* **WRITTEN REQUEST**
List, in full, every line of the data that contains the string "entities".

* **DATA FOR THIS EXERCISE**
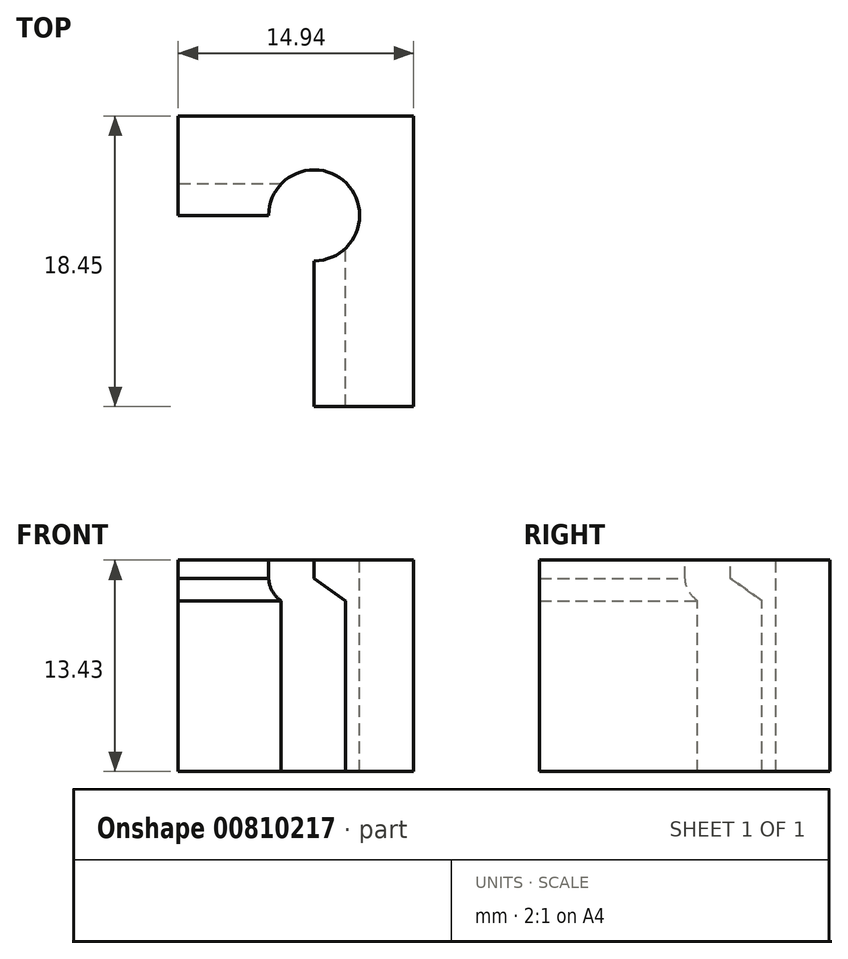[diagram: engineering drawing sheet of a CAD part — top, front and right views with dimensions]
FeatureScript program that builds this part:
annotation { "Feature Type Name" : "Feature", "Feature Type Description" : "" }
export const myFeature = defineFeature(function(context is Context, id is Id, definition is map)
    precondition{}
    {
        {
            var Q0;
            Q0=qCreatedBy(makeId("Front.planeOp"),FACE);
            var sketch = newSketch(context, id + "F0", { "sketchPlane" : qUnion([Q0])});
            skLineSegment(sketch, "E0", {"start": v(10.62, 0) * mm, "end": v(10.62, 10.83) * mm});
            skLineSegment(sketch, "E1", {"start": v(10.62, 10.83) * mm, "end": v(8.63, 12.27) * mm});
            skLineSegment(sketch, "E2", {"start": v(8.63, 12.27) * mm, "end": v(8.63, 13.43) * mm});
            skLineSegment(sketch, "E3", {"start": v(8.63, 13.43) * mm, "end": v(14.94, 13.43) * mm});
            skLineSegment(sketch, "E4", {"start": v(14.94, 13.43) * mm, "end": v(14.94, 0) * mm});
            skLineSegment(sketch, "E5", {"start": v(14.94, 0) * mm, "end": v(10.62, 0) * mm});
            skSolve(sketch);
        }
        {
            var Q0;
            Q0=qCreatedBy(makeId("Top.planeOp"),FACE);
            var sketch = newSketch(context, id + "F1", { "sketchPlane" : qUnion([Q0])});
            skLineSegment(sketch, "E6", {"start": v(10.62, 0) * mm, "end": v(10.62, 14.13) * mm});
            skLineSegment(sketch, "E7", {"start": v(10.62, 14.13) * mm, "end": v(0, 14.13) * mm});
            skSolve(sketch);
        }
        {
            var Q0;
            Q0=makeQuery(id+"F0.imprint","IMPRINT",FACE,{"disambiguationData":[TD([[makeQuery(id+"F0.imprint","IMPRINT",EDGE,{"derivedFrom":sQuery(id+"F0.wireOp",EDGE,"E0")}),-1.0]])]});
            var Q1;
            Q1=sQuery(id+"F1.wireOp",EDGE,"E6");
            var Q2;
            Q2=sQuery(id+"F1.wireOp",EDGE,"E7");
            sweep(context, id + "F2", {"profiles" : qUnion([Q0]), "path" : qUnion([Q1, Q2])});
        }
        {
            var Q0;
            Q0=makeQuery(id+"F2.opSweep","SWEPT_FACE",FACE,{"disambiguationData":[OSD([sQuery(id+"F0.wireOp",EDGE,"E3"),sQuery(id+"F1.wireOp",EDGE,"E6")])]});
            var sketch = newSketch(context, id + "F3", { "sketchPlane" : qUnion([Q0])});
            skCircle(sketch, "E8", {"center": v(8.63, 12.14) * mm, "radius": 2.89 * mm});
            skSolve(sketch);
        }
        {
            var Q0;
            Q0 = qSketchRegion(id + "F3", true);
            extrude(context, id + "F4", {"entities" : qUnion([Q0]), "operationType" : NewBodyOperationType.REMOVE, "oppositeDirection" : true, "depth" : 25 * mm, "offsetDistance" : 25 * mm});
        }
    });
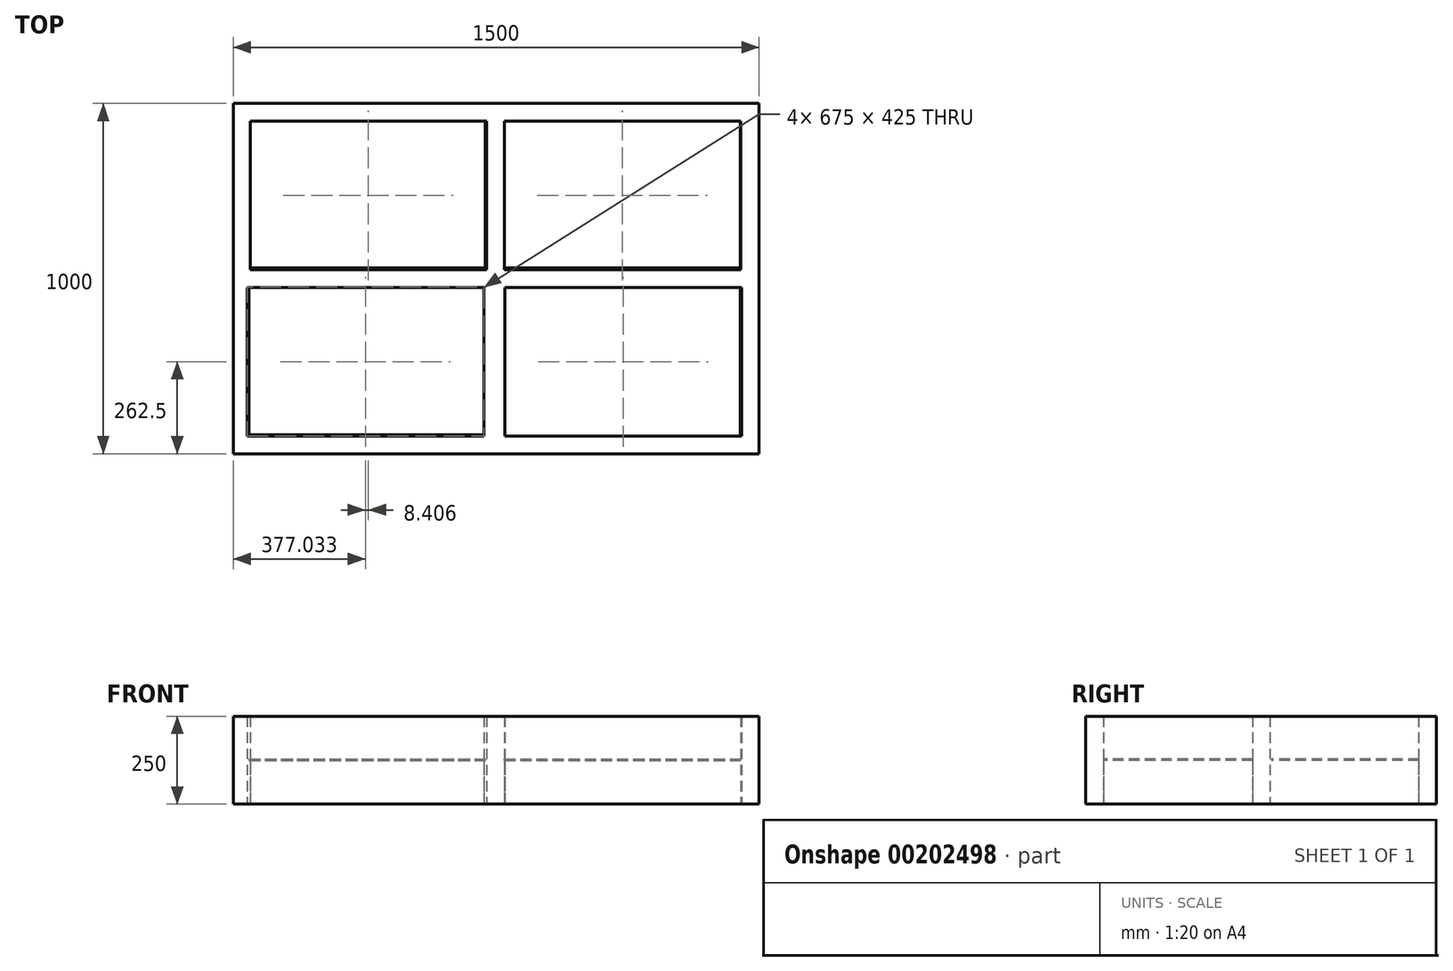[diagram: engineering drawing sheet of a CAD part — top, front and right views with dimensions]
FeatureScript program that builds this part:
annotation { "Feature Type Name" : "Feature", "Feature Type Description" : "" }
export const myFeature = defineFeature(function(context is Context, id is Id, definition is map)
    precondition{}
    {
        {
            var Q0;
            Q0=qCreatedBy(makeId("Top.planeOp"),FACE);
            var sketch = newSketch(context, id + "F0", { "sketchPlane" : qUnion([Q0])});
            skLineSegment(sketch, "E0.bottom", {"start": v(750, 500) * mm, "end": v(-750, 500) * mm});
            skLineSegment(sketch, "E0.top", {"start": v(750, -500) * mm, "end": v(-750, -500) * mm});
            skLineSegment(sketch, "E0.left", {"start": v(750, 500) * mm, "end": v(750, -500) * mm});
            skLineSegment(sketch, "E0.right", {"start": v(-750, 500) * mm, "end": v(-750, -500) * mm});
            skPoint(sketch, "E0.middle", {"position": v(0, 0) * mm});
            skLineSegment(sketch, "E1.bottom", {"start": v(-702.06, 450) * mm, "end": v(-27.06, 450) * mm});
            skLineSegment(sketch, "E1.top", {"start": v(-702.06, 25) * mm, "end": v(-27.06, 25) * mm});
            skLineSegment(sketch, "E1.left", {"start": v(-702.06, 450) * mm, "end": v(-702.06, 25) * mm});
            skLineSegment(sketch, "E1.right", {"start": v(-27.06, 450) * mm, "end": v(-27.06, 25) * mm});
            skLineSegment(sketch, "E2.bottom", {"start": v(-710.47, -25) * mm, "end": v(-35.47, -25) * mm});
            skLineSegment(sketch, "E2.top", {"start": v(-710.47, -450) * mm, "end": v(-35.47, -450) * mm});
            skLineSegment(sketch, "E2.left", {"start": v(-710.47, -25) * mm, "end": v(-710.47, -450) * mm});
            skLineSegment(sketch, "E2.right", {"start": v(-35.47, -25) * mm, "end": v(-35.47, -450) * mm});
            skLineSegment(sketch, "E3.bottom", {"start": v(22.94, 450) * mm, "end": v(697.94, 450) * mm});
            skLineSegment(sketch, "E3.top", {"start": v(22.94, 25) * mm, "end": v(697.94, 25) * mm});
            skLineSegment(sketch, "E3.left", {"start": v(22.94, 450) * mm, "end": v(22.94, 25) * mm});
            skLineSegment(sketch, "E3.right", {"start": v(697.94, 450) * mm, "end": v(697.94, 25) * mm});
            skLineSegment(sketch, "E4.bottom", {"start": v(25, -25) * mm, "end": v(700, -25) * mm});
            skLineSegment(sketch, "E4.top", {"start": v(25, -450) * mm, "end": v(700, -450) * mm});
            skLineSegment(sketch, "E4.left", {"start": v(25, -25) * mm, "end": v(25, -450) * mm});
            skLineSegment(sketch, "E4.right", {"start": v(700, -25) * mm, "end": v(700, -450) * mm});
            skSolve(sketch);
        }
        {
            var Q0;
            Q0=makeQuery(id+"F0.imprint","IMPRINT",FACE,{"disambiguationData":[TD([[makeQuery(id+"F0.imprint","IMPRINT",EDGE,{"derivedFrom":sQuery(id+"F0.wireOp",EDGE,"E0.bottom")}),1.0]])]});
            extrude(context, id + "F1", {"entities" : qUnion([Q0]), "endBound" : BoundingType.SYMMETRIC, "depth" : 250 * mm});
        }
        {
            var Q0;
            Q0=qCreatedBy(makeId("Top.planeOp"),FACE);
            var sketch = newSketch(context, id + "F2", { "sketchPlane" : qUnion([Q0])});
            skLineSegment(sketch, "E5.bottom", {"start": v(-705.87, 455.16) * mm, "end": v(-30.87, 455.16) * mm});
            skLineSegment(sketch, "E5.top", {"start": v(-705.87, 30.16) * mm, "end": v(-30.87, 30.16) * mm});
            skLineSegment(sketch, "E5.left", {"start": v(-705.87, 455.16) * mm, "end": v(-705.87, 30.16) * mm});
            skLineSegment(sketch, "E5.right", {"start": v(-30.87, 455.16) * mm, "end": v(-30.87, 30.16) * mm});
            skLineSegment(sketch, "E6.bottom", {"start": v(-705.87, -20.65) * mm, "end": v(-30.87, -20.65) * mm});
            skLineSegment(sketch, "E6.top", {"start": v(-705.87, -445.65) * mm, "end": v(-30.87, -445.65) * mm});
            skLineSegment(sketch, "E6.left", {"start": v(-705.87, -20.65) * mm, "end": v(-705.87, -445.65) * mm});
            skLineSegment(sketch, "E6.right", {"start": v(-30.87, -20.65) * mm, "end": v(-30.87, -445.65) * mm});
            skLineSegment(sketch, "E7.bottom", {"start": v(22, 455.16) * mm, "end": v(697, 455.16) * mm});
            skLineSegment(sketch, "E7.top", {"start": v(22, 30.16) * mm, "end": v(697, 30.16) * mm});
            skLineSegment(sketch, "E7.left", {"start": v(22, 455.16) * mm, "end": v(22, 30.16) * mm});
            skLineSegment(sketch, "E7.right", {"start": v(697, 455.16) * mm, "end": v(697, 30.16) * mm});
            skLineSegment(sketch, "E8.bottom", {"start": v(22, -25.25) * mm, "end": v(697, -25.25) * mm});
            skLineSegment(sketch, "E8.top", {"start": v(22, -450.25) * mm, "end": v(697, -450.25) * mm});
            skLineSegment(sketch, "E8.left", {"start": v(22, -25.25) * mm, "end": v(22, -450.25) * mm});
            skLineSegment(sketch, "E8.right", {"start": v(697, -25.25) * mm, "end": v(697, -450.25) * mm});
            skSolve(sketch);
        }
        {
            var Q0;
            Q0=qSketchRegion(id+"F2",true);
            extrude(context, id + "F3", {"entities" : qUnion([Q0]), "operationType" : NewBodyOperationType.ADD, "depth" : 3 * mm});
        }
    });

* **OUTPUT OF THE EXERCISE**
            extrude(context, id + "F4", {"entities" : qUnion([Q0]), "operationType" : NewBodyOperationType.REMOVE, "oppositeDirection" : true, "depth" : 25 * mm, "offsetDistance" : 25 * mm});
            extrude(context, id + "F1", {"entities" : qUnion([Q0]), "endBound" : BoundingType.SYMMETRIC, "depth" : 250 * mm});
            extrude(context, id + "F3", {"entities" : qUnion([Q0]), "operationType" : NewBodyOperationType.ADD, "depth" : 3 * mm});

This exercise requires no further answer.